__SOURCE EXTRACT__.
--

(Bloomberg) -- American automakers are asking the U.S. government to help solve a debilitating shortage of computer chips that is closing auto factories worldwide and could restrict production until the fall.
The American Automotive Policy Council -- a lobbying organization for General Motors Co., Ford Motor Co. and the U.S. operations of Fiat Chrysler Automobiles NV -- is agitating with the U.S. Commerce Department and the incoming administration of President-elect Joe Biden to press Asian semiconductor makers to reallocate output away from consumer electronics and build essential chips for cars.
“We have requested that the U.S. government help us find a solution to the problem because it will diminish our production and have a negative impact on the U.S. economy until it’s resolved,” Matt Blunt, president of the AAPC, said in an interview Friday. “We are not primarily concerned with where blame may lie for this global shortage, if it lies anywhere, but we just want a solution. And the solution is more automobile-sector semiconductors.”
The shortage forced Ford to shut a sport-utility vehicle factory in Kentucky this week, and it is closing a small-car plant in Germany for a month. Fiat Chrysler has had to temporarily stop output at plants in Mexico and Canada. More production is expected to be idled in the coming weeks.
Fingers of blame have been pointing in both directions, with chipmakers saying the auto industry brought this shortage on itself by reduced orders too sharply when the pandemic hit last year. Automakers and their suppliers, though, point to the chipmakers prioritizing consumer electronics because margins are fatter on those devices and demand for them boomed as more people stayed home during virus-related shutdowns.
Read more: Missing Chips Snarl Car Production at Factories Worldwide
The more the dispute drags on, the more it will hurt the U.S. economy, Blunt said. Since it takes chip manufacturers at least three months to ramp up production, the affect on auto factories will linger deep into 2021.
“Even if you solve this today, you’d have an entire quarter that’s going to be impacted,” Blunt said. “So it’s really going to have an impact through the first half of this year. And the longer it takes to resolve, the more it will bleed into the third quarter.”
Blunt, 50, the former Republican governor of Missouri, said he has begun “nascent” discussions with the Biden administration, which he hopes will put the chip shortage near the top of its to-do list.
“There are lots of people in the incoming administration that have some automobile experience and expertise, and certainly lots of folks understand, including the president-elect, how important the industry is to the United States,” Blunt said. “So we’re hopeful it will be a priority for them to help us resolve as soon as the president is inaugurated.”

--

__DATA__.
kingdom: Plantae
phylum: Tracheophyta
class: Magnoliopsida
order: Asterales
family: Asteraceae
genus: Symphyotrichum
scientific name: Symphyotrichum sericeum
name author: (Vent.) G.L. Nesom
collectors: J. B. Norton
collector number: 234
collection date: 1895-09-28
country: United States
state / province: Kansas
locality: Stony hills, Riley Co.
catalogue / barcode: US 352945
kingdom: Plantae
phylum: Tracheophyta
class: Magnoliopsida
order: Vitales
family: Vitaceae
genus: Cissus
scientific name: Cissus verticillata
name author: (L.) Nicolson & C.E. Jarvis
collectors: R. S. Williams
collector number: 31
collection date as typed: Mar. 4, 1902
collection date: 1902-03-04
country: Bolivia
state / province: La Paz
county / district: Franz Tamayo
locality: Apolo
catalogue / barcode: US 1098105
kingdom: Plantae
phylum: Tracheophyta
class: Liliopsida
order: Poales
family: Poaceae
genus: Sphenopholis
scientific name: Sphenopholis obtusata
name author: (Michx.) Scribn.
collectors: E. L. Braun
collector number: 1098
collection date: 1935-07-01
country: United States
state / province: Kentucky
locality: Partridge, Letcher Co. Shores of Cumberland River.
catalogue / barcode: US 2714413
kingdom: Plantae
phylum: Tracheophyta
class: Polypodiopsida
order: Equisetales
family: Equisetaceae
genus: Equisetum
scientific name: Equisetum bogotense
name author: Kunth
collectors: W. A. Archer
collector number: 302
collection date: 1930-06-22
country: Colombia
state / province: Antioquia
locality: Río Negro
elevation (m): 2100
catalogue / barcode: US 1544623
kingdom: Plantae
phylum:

--

__EXPLORE THE MATERIAL__.
(1) Summarize the article on the auto chip shortage in two sentences.
(2) According to the article on the auto chip shortage, how long does it take chip manufacturers to ramp up production?

__WRITTEN ANSWERS__.
(1) American automakers, through their lobbying group the American Automotive Policy Council, are asking the U.S. government to press Asian semiconductor makers to shift output from consumer electronics to chips for cars. The shortage has already shut Ford and Fiat Chrysler plants in several countries, and the council's president, Matt Blunt, said its effects will last through the first half of the year and longer if it is not resolved.

(2) At least three months.